Looooong story made Twitter-esque short, I didn’t have appendicitis. I just had some rogue stomach pain. However, while I was at the hospital, I asked to have my A1C run. I figured I was there, they were already drawing blood, so what’s one more vial?
“Can you guys grab an A1C while you’re at it?” I asked.
“Is your diabetes under control?” asked the doctor.
“Um … define control? I wear a pump, I wear a CGM, and I’m very aware of my disease. But I’ve been having a hard time juggling things lately, on just about every level, so I’m pretty sure my A1C is crap.”
The doctor shot me a very rude, very judgmental look. I shot one back at him.
“I’m asking you to run an A1C because I’m trying to regain control. I don’t have this nailed down and perfected, but I’m trying. Is that the wrong thing, in your opinion?”
That sort of ended the discussion. They drew the blood.
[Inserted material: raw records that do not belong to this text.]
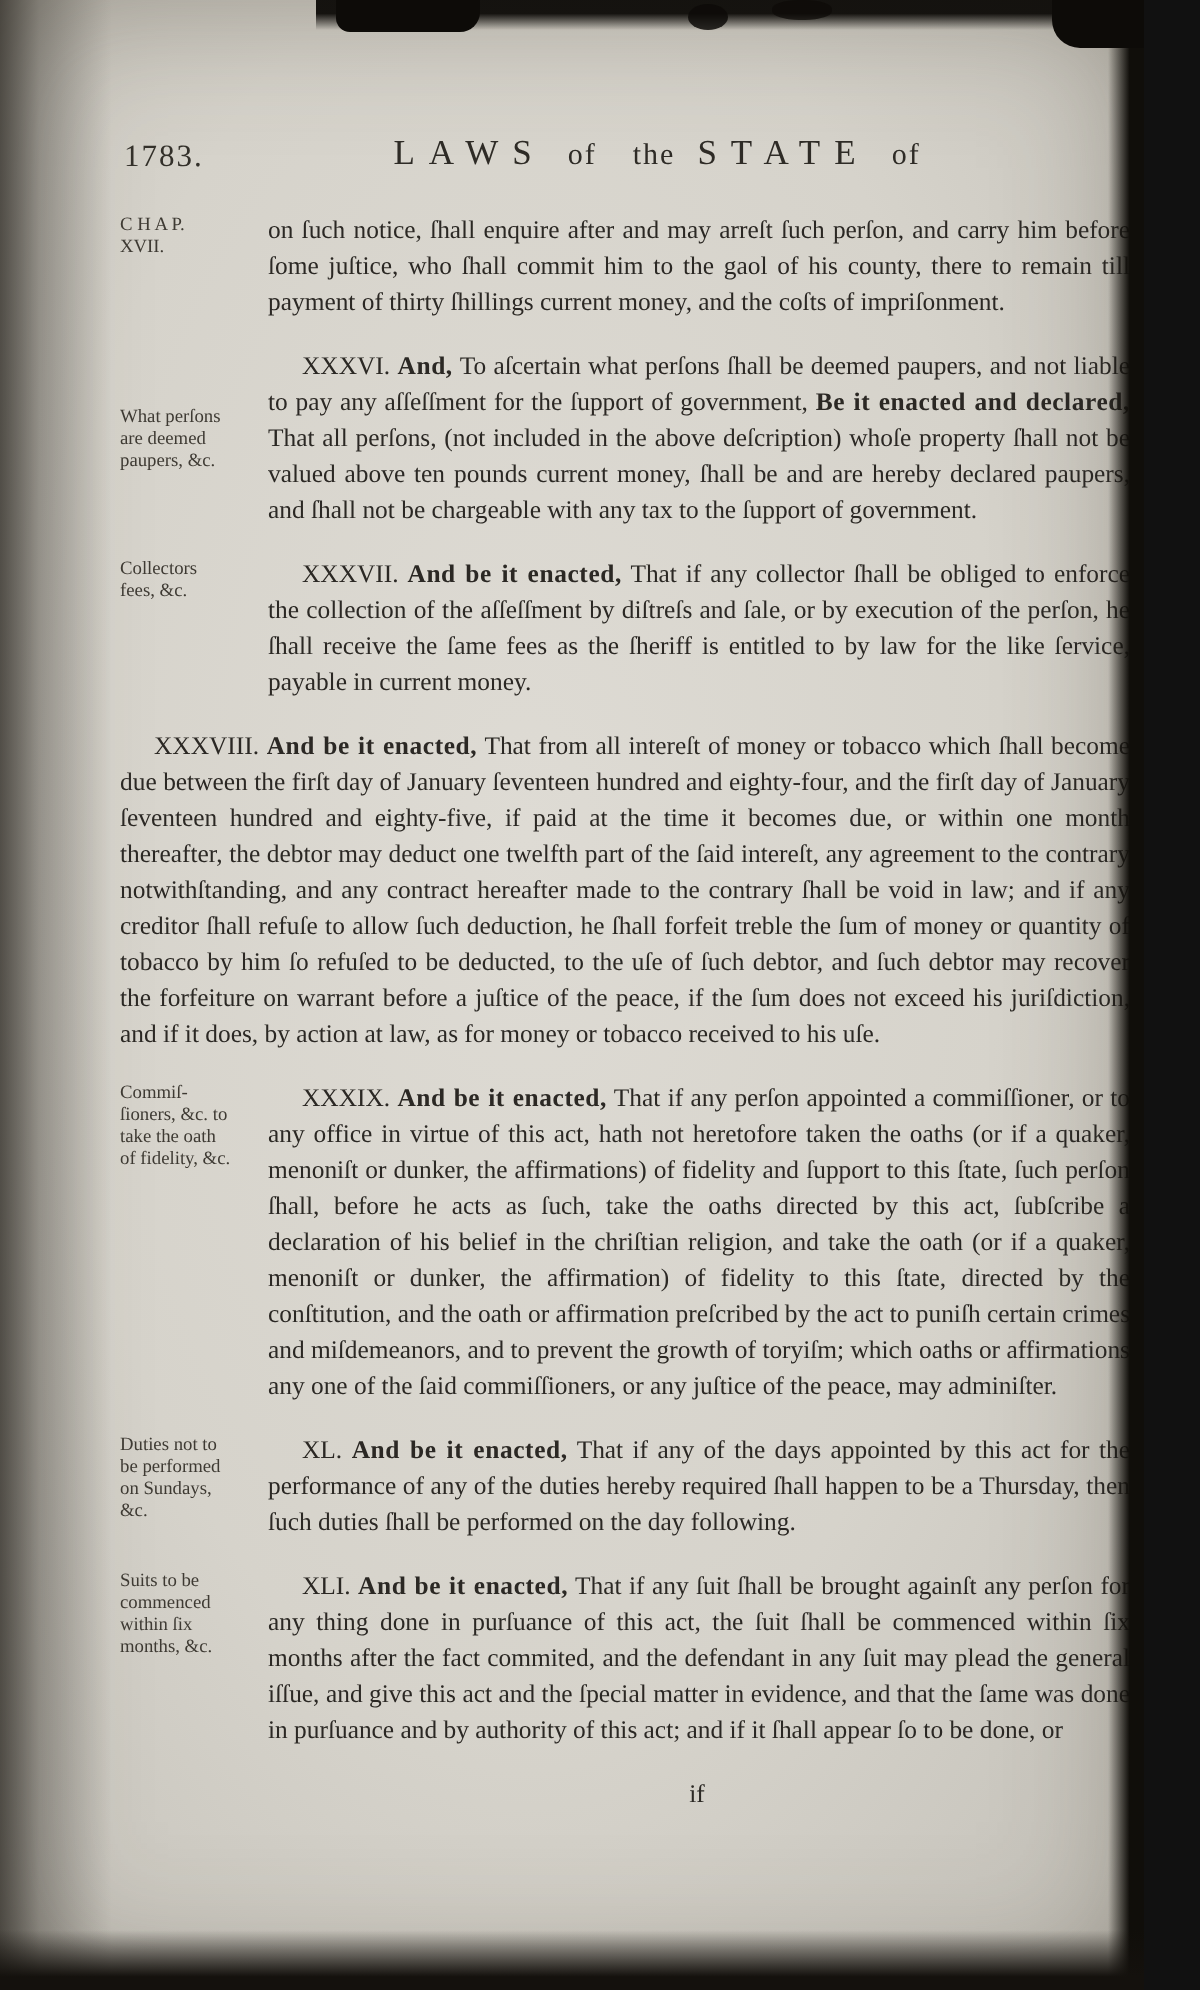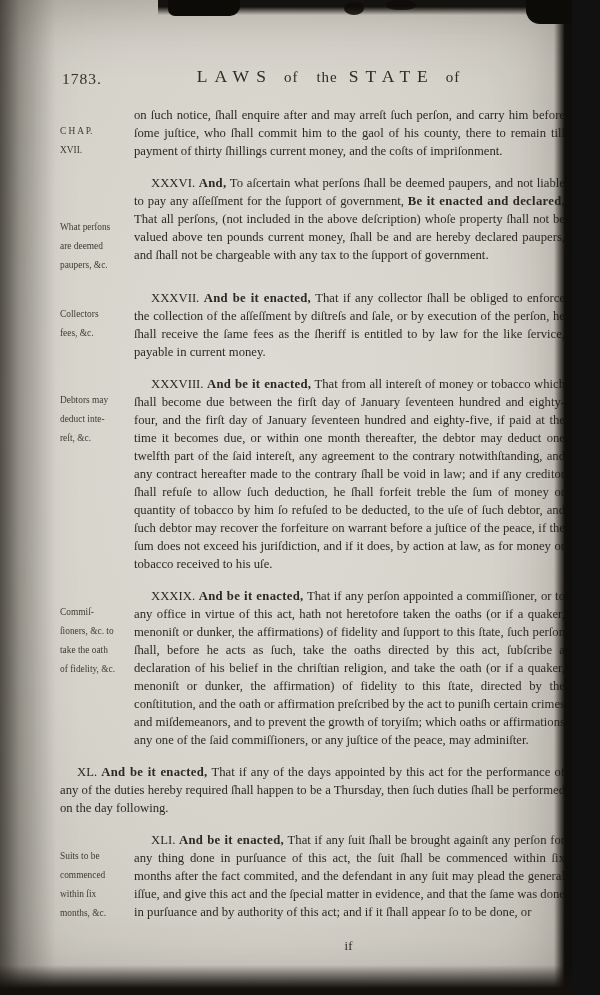--- a/index.html
+++ b/index.html
@@ -50,9 +50,8 @@
   .section { display:flex; margin-bottom:14px; }
   .sidenote {
     flex:0 0 74px; width:74px; padding:2px 8px 0 0;
-    font-size:9.4px; line-height:19px; color:#3e3a33;
+    font-size:9.4px; line-height:11px; color:#3e3a33;
     white-space:pre-line;
-    margin-top:14px;
   }
   .sidenote.sn-down { padding-top:30px; }
   .para {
The journey at the ER ended (inconclusive, but nothing to worry about), and I made my trip to Canada. While I was away, I kept thinking about that A1C, knowing it was going to be a rough one. I don’t know what the hell is wrong with me lately, but I’ve gone right off the rails with my diabetes control. I’m actually ashamed of myself. It’s not a matter of not having the right tools – I have access to an insulin pump and a continuous glucose monitor, and a glucose meter and fast-acting insulin – but it’s a matter of not being tuned in. I’m on a completely different frequency than my diabetes, these days. I don’t know if I can even call it “burn out” because it’s bordering on pure ignorance. I know what I should be doing. I know how I should be responding to these different numbers on my meter.
It’s just that I’m too damn busy to pay diabetes the attention it deserves. And that it needs.
A day or two after I returned from Toronto, I called my best friend and asked her to find my A1C results. And she called me back that night, avoiding the topic.
“Oh, so I’m thinking about the birthday party invitations for [her daughter] and I was thinking that I should …”
“Dude, tell me my A1C?”
She actually sighed. “Eight point six.”
“Whoa. Seriously? That’s what it was a few months after having Birdy.” My eyes completely filled up with tears but since I was on the phone, I pretended it wasn’t happening. “But I did have one drawn a few months ago, and it was in the 7’s, so I haven’t been off the rails for too long. Just long enough.”
We talked for a little bit longer, and then hung up. And I cried like an idiot for about five minutes, because I was so mad at myself for being surprised that my A1C is that high. What did I expect it to be? I haven’t been testing as often as I should. I have been traveling non-stop since the beginning of October, deliberating running my blood sugars higher than normal to mitigate the travel lows, all added to the general chaos. I wasn’t upset about the number itself, but more at myself for letting it get that high, so fast, and for my having the audacity to be surprised.
I know I’ve said it a million times before, but I need to try harder. Do better. Be more honest with myself when it comes to assessing my own control, and owning the problems before they start to reflect in my A1C. I just hate having the same conversation with myself, over and over. It’s the cyclical chaos of diabetes, always reaching for “better” and never feeling like you’ve achieved it. I try to feel empowered by being honest about these kinds of set backs.
But you know? Honesty sucks. I hate having to share these kinds of results. But I can’t pretend that everything is awesome, diabetes-wise, over here, so I’m telling you guys to up my own accountability. And also, writing that kind of A1C result down makes it “real” for me. My job now is to make it closer to “better,” even if I feel like I’m never quite there.
Moving towards that hard-to-define goal of “good health” is still progress.